Different subcellular populations of L-type Ca2+ channels exhibit unique regulation and functional roles in cardiomyocytes

Abstract

Influx of Ca(2+) through L-type Ca(2+) channels (LTCCs) contributes to numerous cellular processes in cardiomyocytes including excitation-contraction (EC) coupling, membrane excitability, and transcriptional regulation. Distinct subpopulations of LTCCs have been identified in cardiac myocytes, including those at dyadic junctions and within different plasma membrane microdomains such as lipid rafts and caveolae. These subpopulations of LTCCs exhibit regionally distinct functional properties and regulation, affording precise spatiotemporal modulation of L-type Ca(2+) current (I(Ca,L)). Different subcellular LTCC populations demonstrate variable rates of Ca(2+)-dependent inactivation and sometimes coupled gating of neighboring channels, which can lead to focal, persistent I(Ca,L). In addition, the assembly of spatially defined macromolecular signaling complexes permits compartmentalized regulation of I(Ca,L) by a variety of neurohormonal pathways. For example, β-adrenergic receptor subtypes signal to different LTCC subpopulations, with β(2)-adrenergic activation leading to enhanced I(Ca,L) through caveolar LTCCs and β(1)-adrenergic stimulation modulating LTCCs outside of caveolae. Disruptions in the normal subcellular targeting of LTCCs and associated signaling proteins may contribute to the pathophysiology of a variety of cardiac diseases including heart failure and certain arrhythmias. Further identifying the characteristic functional properties and array of regulatory molecules associated with specific LTCC subpopulations will provide a mechanistic framework to understand how LTCCs contribute to diverse cellular processes in normal and diseased myocardium. This article is part of a Special Issue entitled "Local Signaling in Myocytes".

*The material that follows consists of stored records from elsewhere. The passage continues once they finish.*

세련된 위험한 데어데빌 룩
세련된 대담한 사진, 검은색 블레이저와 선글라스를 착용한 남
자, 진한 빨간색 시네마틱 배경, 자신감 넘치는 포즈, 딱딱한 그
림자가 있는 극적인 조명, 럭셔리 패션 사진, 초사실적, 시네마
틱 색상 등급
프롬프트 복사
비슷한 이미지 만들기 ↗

Figure 1. Cardiomyocyte L-type Ca²⁺ channels localized to caveolae are regulated by β₂-adrenergic receptor activation

(A,B) Immunogold electron micrographs of mouse neonatal ventricular myocytes demonstrate co-localization of the Ca_v1.2 subunit of L-type Ca²⁺ channel (large particle, arrows) with Cav-3 (small particle, arrowheads) within caveolae. Scale bars represent 200 nm. (C) β₂-adrenergic receptor activation with 10 μM salbutemol (Sal) plus 10 μM atenolol (Aten) increases peak I_Ca,L in neonatal mouse ventricular myocytes under control conditions. (D) β₂-adrenergic stimulation of I_Ca,L is lost in cells in which caveolae are disrupted using Cav-3 siRNA. Copyright (2006) National Acadamy of Sciences, USA [5].

Figure 2. Schematic of L-type Ca²⁺ channel subpopulations and associated macromolecular signaling complexes that contribute to diverse processes within the cardiac myocyte

Within T-tubules, some L-type Ca²⁺ channels (LTCCs) form dyadic junctions with ryanodine receptors (RyR2) on the apposing sarcoplasmic reticulum (SR). A small influx of Ca²⁺ through LTCCs triggers release of SR Ca²⁺ stores through RyR2, leading to the intracellular [Ca²⁺]_i transient, which is essential for activation of myofilament proteins leading to contraction. β-adrenergic receptor (β-AR) stimulation of [Ca²⁺]_i transients involves a signaling complex consisting of LTCCs, β-AR, adenylyl cyclase (AC), protein kinase A (PKA), caveolin-3 (Cav-3), and A-kinase anchoring proteins (AKAPs) [85]. Multiple AKAPs are important for regulating LTCC function in the heart including AKAP5 and AKAP15 [85,131]. Additional LTCC subpopulations in the surface sarcolemma are implicated in signaling to the nucleus to regulate the transcription of genes involved in cell survival or cardiac hypertrophy and may also contribute to membrane excitability. Within caveolae, LTCCs associate in a macromolecular protein complex with β₂-AR, AC, PKA, protein phosphatase 2A (PP2A), and Cav-3. Caveolar LTCCs are locally stimulated by β₂-AR activation [5]. Coupled gating of closely neighboring LTCCs results in persistent Ca²⁺ sparklets, which are enhanced by AKAPs and protein kinase C alpha (PKCα) and may serve as a local source of Ca²⁺ to stimulate calcineurin (PP2B) signaling to the nucleus [83,97].